Subsidiariamente, manifesta-se contrária ao disposto na sentença proferida pelo magistrado de piso, com o objetivo de rescindir o capítulo referente à condenação aos honorários sucumbenciais, em razão da sucumbência recíproca de ambas as partes.

Entende a requerente que a sentença foi parcialmente procedente, tendo sido parcialmente reconhecido e atendido o direito aos danos morais pleiteados, pois foi condenada a empresa ora autora ao pagamento de R$ 3.000,00 (três mil reais), valor este ínfimo se cotejado com o valor sugestivamente pleiteado de 10 vezes o valor do imóvel, qual seja, R$ 3.800.000,00(três milhões e oitocentos mil reais), assim como foi totalmente improcedente o pedido relativo aos danos materiais do tipo lucros cessantes, relativo aos 36 (trinta e seis) meses de aluguéis-virtuais (com valores históricos de R$ 3.800,00 cada) do imóvel comprado e não entregue no prazo contratual.

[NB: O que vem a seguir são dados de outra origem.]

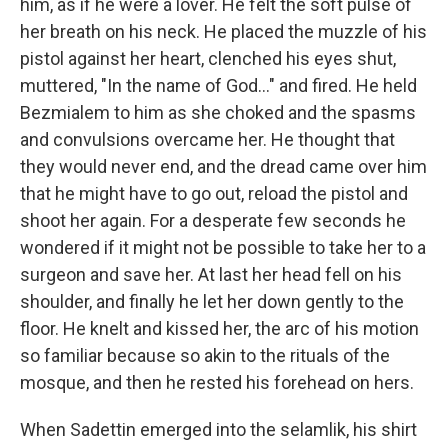
him, as if he were a lover. He felt the soft pulse of
her breath on his neck. He placed the muzzle of his
pistol against her heart, clenched his eyes shut,
muttered, "In the name of God..." and fired. He held
Bezmialem to him as she choked and the spasms
and convulsions overcame her. He thought that
they would never end, and the dread came over him
that he might have to go out, reload the pistol and
shoot her again. For a desperate few seconds he
wondered if it might not be possible to take her to a
surgeon and save her. At last her head fell on his
shoulder, and finally he let her down gently to the
floor. He knelt and kissed her, the arc of his motion
so familiar because so akin to the rituals of the
mosque, and then he rested his forehead on hers.
When Sadettin emerged into the selamlik, his shirt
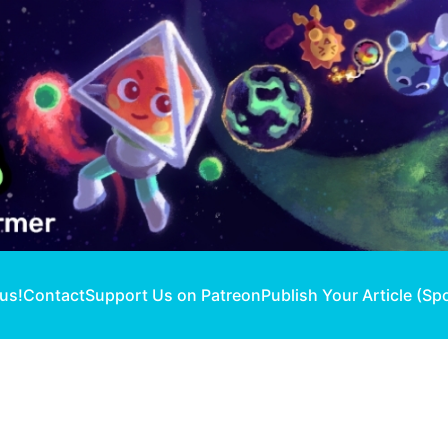
 us!
Contact
Support Us on Patreon
Publish Your Article (Sp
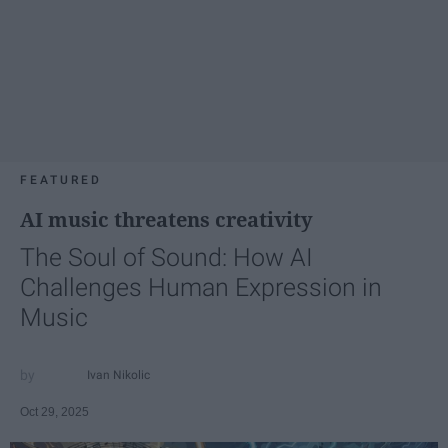
FEATURED
AI music threatens creativity
The Soul of Sound: How AI
Challenges Human Expression in
Music
Ivan Nikolic
Oct 29, 2025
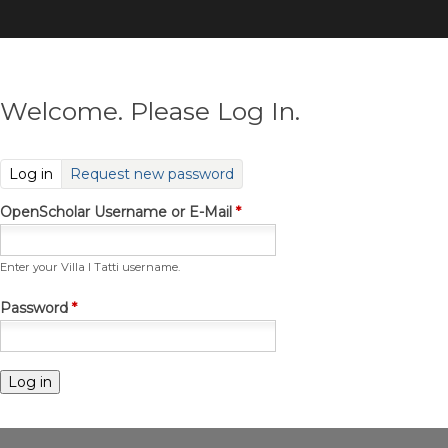
Skip
to
main
content
Welcome. Please Log In.
(active tab)
Log in
Request new password
OpenScholar Username or E-Mail
*
Enter your Villa I Tatti username.
Password
*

Dessa forma, sustenta que se houve procedência parcial do pedido do autor, sendo o mesmo vencido em parte, tal fato se encaixava perfeitamente na hipótese de incidência da regra contida no antigo art. 21, caput, do CPC/1973 (correspondente ao art. 86, caput, do CPC/2015), prescrevendo como consequente a divisão proporcional das despesas processuais (incluídos os honorários sucumbenciais) entre as partes litigantes, não havendo que se falar no decaimento mínimo do pedido, segundo o disposto no parágrafo único do art. 21 do CPC/1973 (correspondente ao art. 86, parágrafo único, do CPC/2015), posto que o autor foi vencido em muito mais que 50% (cinquenta por cento) de seu pedido.

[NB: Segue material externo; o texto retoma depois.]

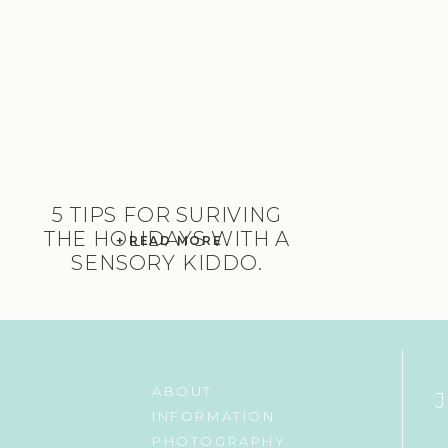
5 TIPS FOR SURIVING
THE HOLIDAYS WITH A
+ READ MORE
SENSORY KIDDO.
ABOUT
INFORMATION
PHOTOGRAPHY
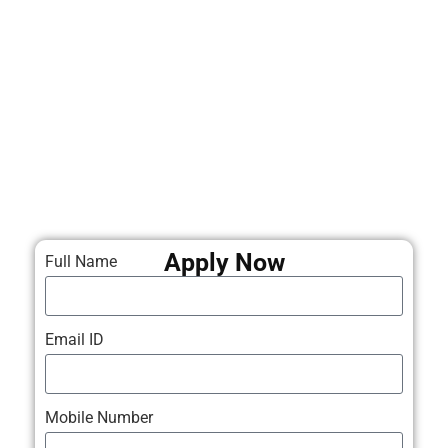
Apply Now
Full Name
Email ID
Mobile Number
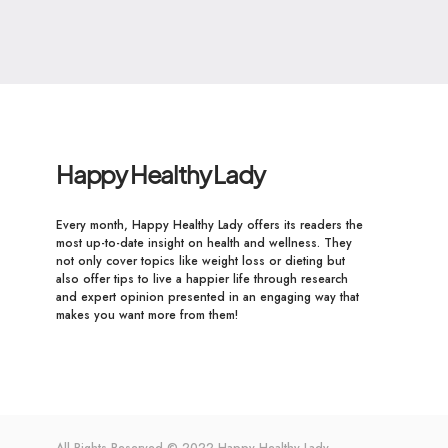
Happy Healthy Lady
Every month, Happy Healthy Lady offers its readers the
most up-to-date insight on health and wellness. They
not only cover topics like weight loss or dieting but
also offer tips to live a happier life through research
and expert opinion presented in an engaging way that
makes you want more from them!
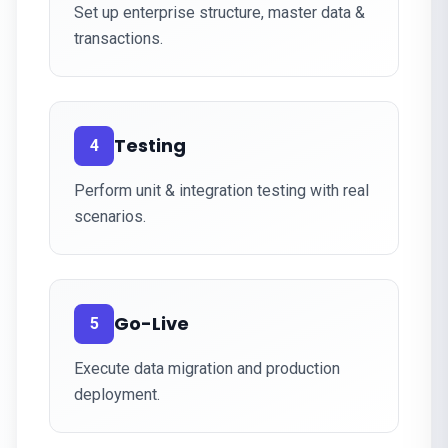
Set up enterprise structure, master data &
transactions.
Testing
4
Perform unit & integration testing with real
scenarios.
Go-Live
5
Execute data migration and production
deployment.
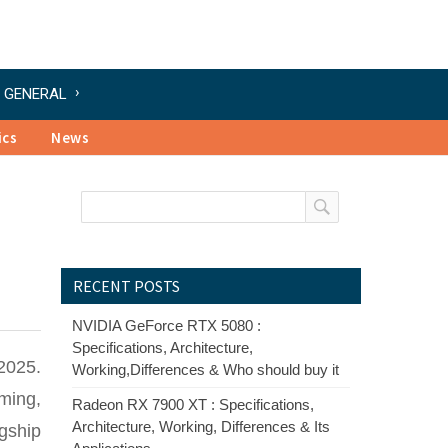
GENERAL
ics
News
RECENT POSTS
NVIDIA GeForce RTX 5080 :
Specifications, Architecture,
2025.
Working,Differences & Who should buy it
ming,
Radeon RX 7900 XT : Specifications,
Architecture, Working, Differences & Its
agship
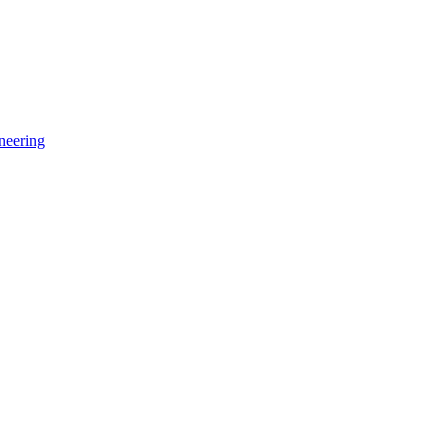
neering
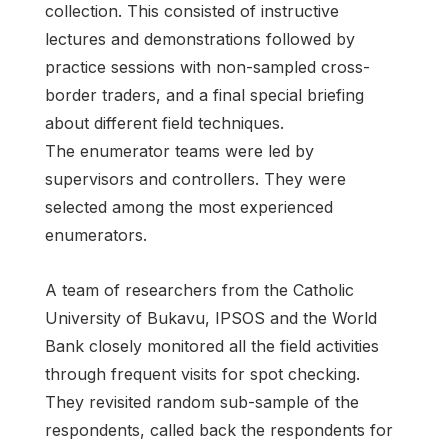
collection. This consisted of instructive
lectures and demonstrations followed by
practice sessions with non-sampled cross-
border traders, and a final special briefing
about different field techniques.
The enumerator teams were led by
supervisors and controllers. They were
selected among the most experienced
enumerators.
A team of researchers from the Catholic
University of Bukavu, IPSOS and the World
Bank closely monitored all the field activities
through frequent visits for spot checking.
They revisited random sub-sample of the
respondents, called back the respondents for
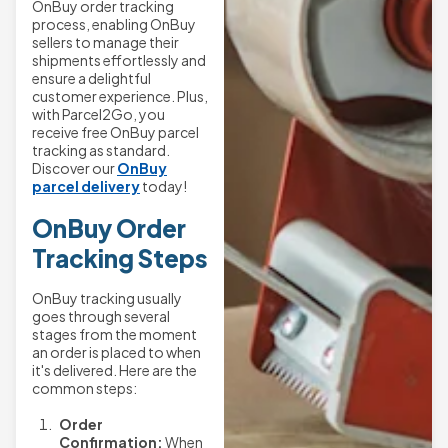
OnBuy order tracking
process, enabling OnBuy
sellers to manage their
shipments effortlessly and
ensure a delightful
customer experience. Plus,
with Parcel2Go, you
receive free OnBuy parcel
tracking as standard.
Discover our
OnBuy
parcel delivery
today!
OnBuy Order
Tracking Steps
OnBuy tracking usually
goes through several
stages from the moment
an order is placed to when
it's delivered. Here are the
common steps:
Order
Confirmation:
When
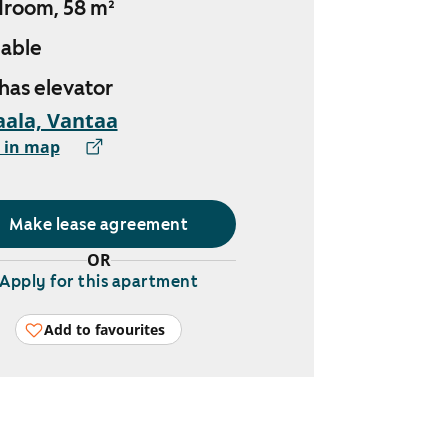
droom, 58 m²
lable
 has elevator
ala, Vantaa
 in map
Make lease agreement
OR
Apply for this apartment
Add to favourites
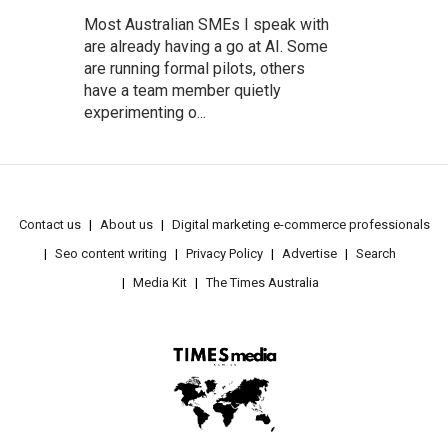
Most Australian SMEs I speak with
are already having a go at AI. Some
are running formal pilots, others
have a team member quietly
experimenting o...
Contact us
About us
Digital marketing e-commerce professionals
Seo content writing
Privacy Policy
Advertise
Search
Media Kit
The Times Australia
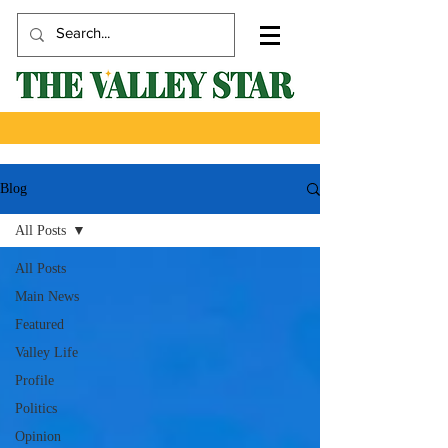
Blog
All Posts
All Posts
Main News
Featured
Valley Life
Profile
Politics
Opinion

Assevera ser necessária a condenação do ora réu em honorários sucumbenciais, mas a sentença foi omissa quanto a este ponto, somente condenando a empresa ora autora desta rescisória, ao pagamento de honorários sucumbenciais no importe de 15% sobre o valor da condenação, em uma manifesta violação à norma jurídica, razão pela qual pugna pela temporária desconstituição do referido capítulo, para que sejam inclusos os honorários sucumbenciais em favor do advogado da empresa, repetindo, nos mesmos termos, a disposição condenatória sucumbencial já existente, qual seja, 15% (quinze por cento) sobre a condenação referente aos pedidos procedentes do autor da ação original, ora réu.

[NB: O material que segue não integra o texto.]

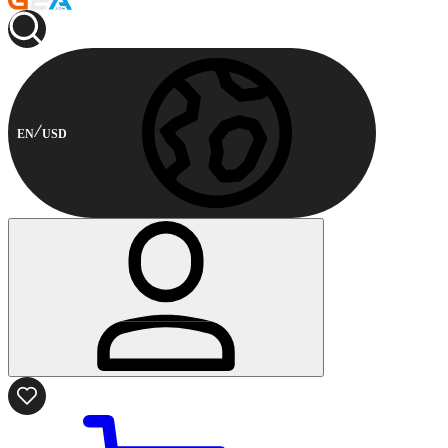
EN
USD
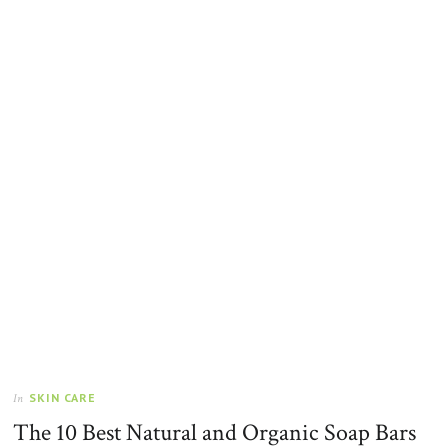
SKIN CARE
In
The 10 Best Natural and Organic Soap Bars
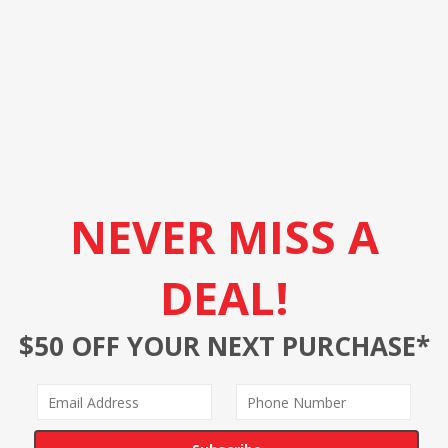
NEVER MISS A
DEAL!
$50 OFF YOUR NEXT PURCHASE*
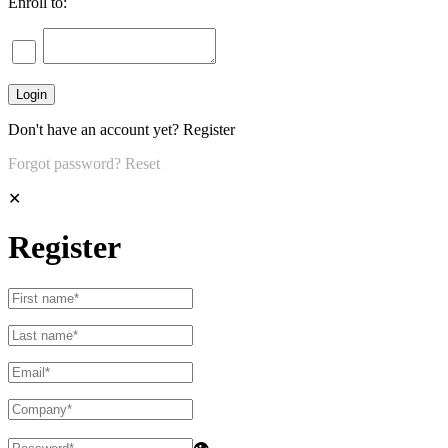
Enroll to:
Don't have an account yet?
Register
Forgot password?
Reset
✕
Register
👁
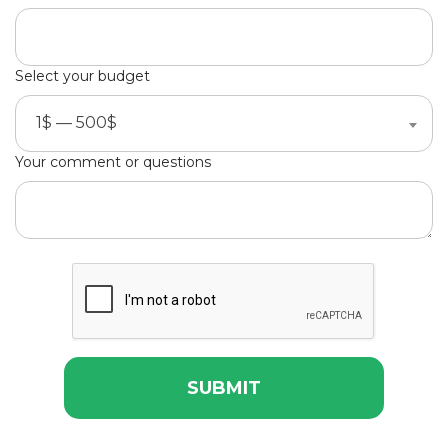
Select your budget
1$ — 500$
Your comment or questions
SUBMIT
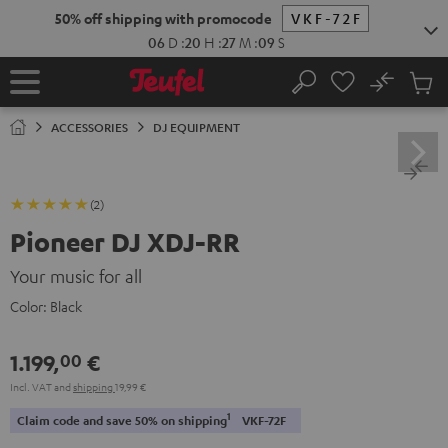
KIP TO
50% off shipping with promocode
VKF-72F
ONTENT
06
D
:
20
H
:
27
M
:
08
S
No
Sub
Home
Search
Cart
items
ACCESSORIES
DJ EQUIPMENT
(2)
Pioneer DJ XDJ-RR
Your music for all
Color:
Black
1.199,
€
00
Incl. VAT
and
shipping
19,99 €
1
Claim code and save 50% on shipping
VKF-72F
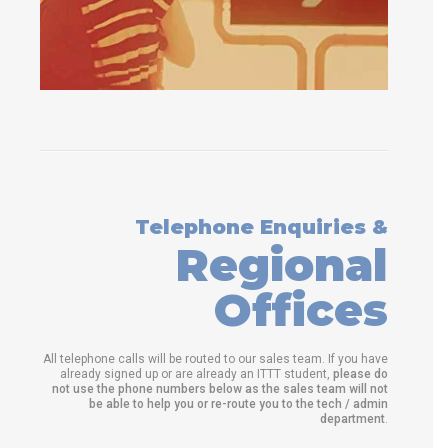
Telephone Enquiries &
Regional
Offices
All telephone calls will be routed to our sales team. If you have
already signed up or are already an ITTT student,
please do
not use the phone numbers below as the sales team will not
be able to help you or re-route you to the tech / admin
department
.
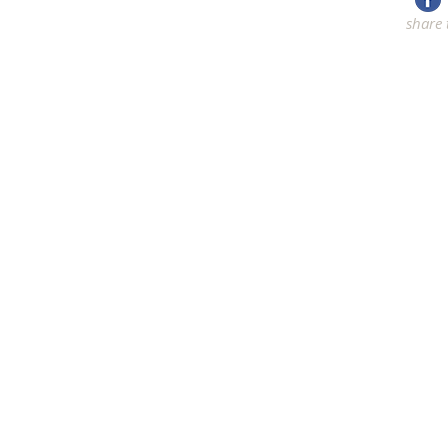
share 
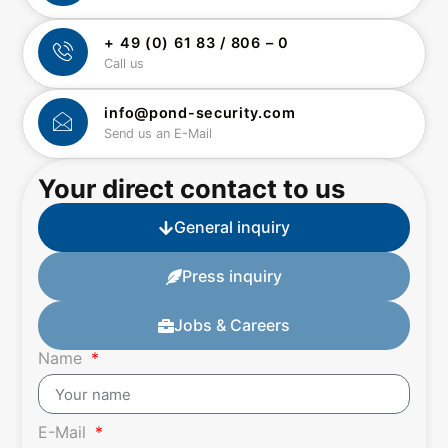
+ 49 (0) 61 83 / 806 – 0
Call us
info@pond-security.com
Send us an E-Mail
Your direct contact to us
General inquiry
Press inquiry
Jobs & Careers
Name
E-Mail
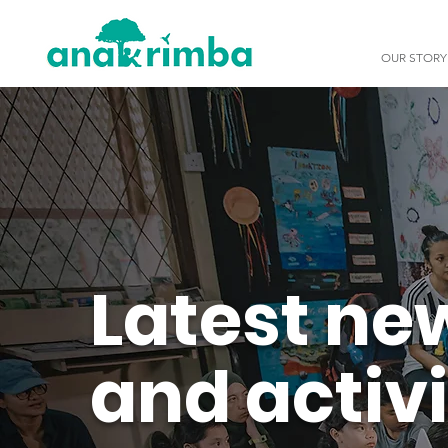
OUR STORY
Latest ne
and activi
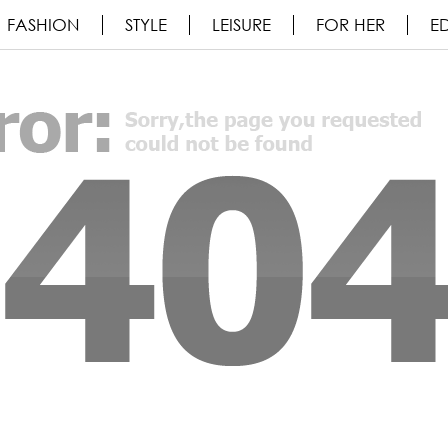
FASHION
STYLE
LEISURE
FOR HER
ED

Assim, diante dos graves prejuízos que lhe foram causados pelas decisões do Exmo. Desembargador Relator e do Magistrado Singular, requer a procedência da ação, com a rescisão da decisão monocrática que negou conhecimento aos recursos e, subsidiariamente, rescindir o capítulo da sentença relativo às verbas sucumbenciais.

Decisão proferida no Id. 353474, na qual deferi a tutela cautelar provisória para suspender a tramitação do Cumprimento de Sentença na Ação de Indenização por Danos Morais e Materiais n. 0005277-85.2003.8.18.0140, sobrestando o feito até deliberação ulterior destas Câmaras Reunidas Cíveis.

Devidamente citado, o requerido deixou transcorrer in albis o prazo para apresentar suas contestações.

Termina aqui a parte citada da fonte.